Please reproduce all entries word for word and omit their pictures.

──────── SUPPLIED RECORDS ────────

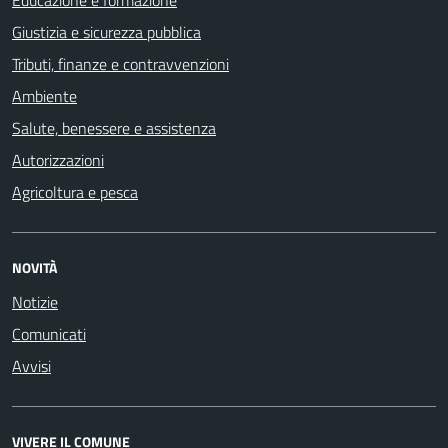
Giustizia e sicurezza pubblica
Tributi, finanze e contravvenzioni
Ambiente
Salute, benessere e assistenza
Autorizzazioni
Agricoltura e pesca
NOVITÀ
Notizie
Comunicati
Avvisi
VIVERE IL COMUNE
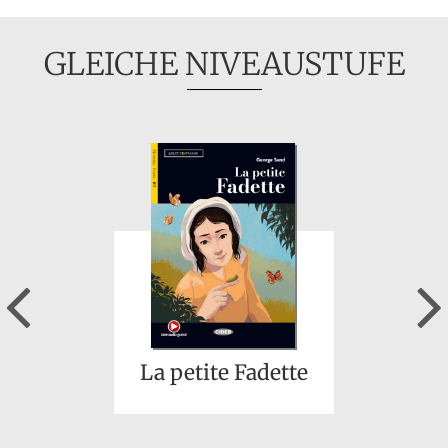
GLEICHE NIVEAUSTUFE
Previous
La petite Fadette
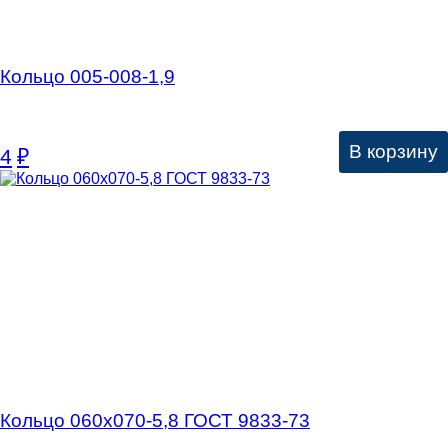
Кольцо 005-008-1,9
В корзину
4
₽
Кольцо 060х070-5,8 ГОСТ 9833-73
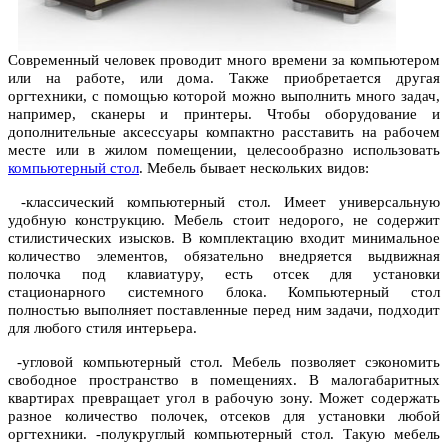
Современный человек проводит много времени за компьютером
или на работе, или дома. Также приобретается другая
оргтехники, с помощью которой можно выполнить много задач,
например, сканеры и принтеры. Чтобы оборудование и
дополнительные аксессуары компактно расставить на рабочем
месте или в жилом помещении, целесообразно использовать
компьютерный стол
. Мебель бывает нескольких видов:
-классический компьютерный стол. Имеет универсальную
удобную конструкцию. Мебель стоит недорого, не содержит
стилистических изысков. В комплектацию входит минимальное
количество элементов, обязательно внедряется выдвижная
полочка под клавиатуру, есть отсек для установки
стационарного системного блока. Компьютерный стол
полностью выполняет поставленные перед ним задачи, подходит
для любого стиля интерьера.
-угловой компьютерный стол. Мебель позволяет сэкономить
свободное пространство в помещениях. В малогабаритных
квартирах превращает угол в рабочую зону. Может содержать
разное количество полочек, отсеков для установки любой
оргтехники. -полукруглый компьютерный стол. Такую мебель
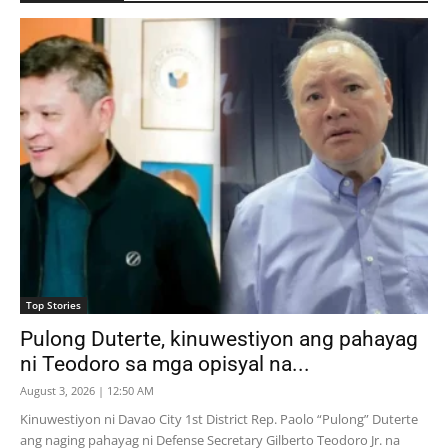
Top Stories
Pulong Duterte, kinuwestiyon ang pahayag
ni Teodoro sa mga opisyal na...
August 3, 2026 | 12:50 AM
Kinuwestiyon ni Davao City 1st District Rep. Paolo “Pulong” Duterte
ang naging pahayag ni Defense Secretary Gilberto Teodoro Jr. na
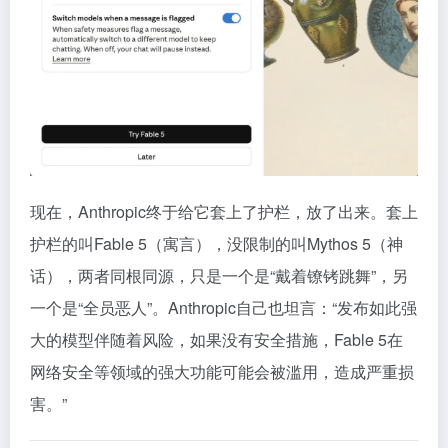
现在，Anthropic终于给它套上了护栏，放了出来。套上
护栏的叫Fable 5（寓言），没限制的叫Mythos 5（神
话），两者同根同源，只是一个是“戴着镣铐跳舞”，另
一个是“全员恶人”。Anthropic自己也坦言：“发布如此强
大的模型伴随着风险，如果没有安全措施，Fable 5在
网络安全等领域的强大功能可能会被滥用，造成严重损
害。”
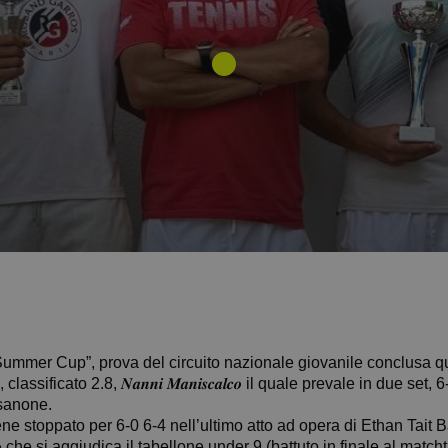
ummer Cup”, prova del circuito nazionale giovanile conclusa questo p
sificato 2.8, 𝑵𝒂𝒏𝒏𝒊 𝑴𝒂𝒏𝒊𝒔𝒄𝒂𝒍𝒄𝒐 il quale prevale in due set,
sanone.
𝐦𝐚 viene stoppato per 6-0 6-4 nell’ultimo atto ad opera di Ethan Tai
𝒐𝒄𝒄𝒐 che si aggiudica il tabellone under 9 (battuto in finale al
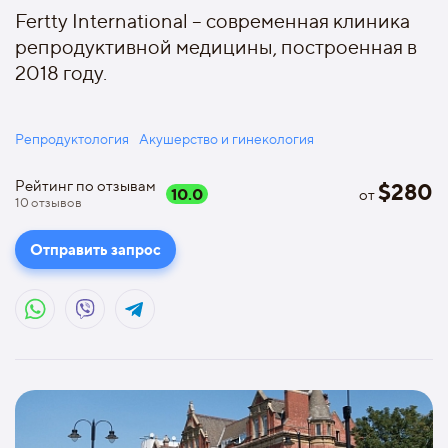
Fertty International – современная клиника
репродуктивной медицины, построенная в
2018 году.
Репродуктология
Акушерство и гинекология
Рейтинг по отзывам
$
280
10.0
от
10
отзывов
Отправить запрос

────────

EXPECTED ANSWER:
Giustizia e sicurezza pubblica
Tributi, finanze e contravvenzioni
Ambiente
Salute, benessere e assistenza
Autorizzazioni
Agricoltura e pesca
NOVITÀ
Notizie
Comunicati
Avvisi
VIVERE IL COMUNE
GLEICHE NIVEAUSTUFE
Previous
La petite Fadette
Кольцо 005-008-1,9
В корзину
4
₽
Кольцо 060х070-5,8 ГОСТ 9833-73
Современный человек проводит много времени за компьютером
или на работе, или дома. Также приобретается другая
оргтехники, с помощью которой можно выполнить много задач,
например, сканеры и принтеры. Чтобы оборудование и
дополнительные аксессуары компактно расставить на рабочем
месте или в жилом помещении, целесообразно использовать
компьютерный стол
. Мебель бывает нескольких видов:
-классический компьютерный стол. Имеет универсальную
удобную конструкцию. Мебель стоит недорого, не содержит
стилистических изысков. В комплектацию входит минимальное
количество элементов, обязательно внедряется выдвижная
полочка под клавиатуру, есть отсек для установки
стационарного системного блока. Компьютерный стол
полностью выполняет поставленные перед ним задачи, подходит
для любого стиля интерьера.
-угловой компьютерный стол. Мебель позволяет сэкономить
свободное пространство в помещениях. В малогабаритных
квартирах превращает угол в рабочую зону. Может содержать
разное количество полочек, отсеков для установки любой
оргтехники. -полукруглый компьютерный стол. Такую мебель
Top Stories
Pulong Duterte, kinuwestiyon ang pahayag
ni Teodoro sa mga opisyal na...
August 3, 2026 | 12:50 AM
Kinuwestiyon ni Davao City 1st District Rep. Paolo “Pulong” Duterte
ang naging pahayag ni Defense Secretary Gilberto Teodoro Jr. na
现在，Anthropic终于给它套上了护栏，放了出来。套上
护栏的叫Fable 5（寓言），没限制的叫Mythos 5（神
话），两者同根同源，只是一个是“戴着镣铐跳舞”，另
一个是“全员恶人”。Anthropic自己也坦言：“发布如此强
大的模型伴随着风险，如果没有安全措施，Fable 5在
网络安全等领域的强大功能可能会被滥用，造成严重损
害。”
ummer Cup”, prova del circuito nazionale giovanile conclusa questo p
sificato 2.8, 𝑵𝒂𝒏𝒏𝒊 𝑴𝒂𝒏𝒊𝒔𝒄𝒂𝒍𝒄𝒐 il quale prevale in due set,
sanone.
𝐦𝐚 viene stoppato per 6-0 6-4 nell’ultimo atto ad opera di Ethan Tai
𝒐𝒄𝒄𝒐 che si aggiudica il tabellone under 9 (battuto in finale al
Fertty International – современная клиника
репродуктивной медицины, построенная в
2018 году.
Репродуктология
Акушерство и гинекология
Рейтинг по отзывам
$
280
10.0
от
10
отзывов
Отправить запрос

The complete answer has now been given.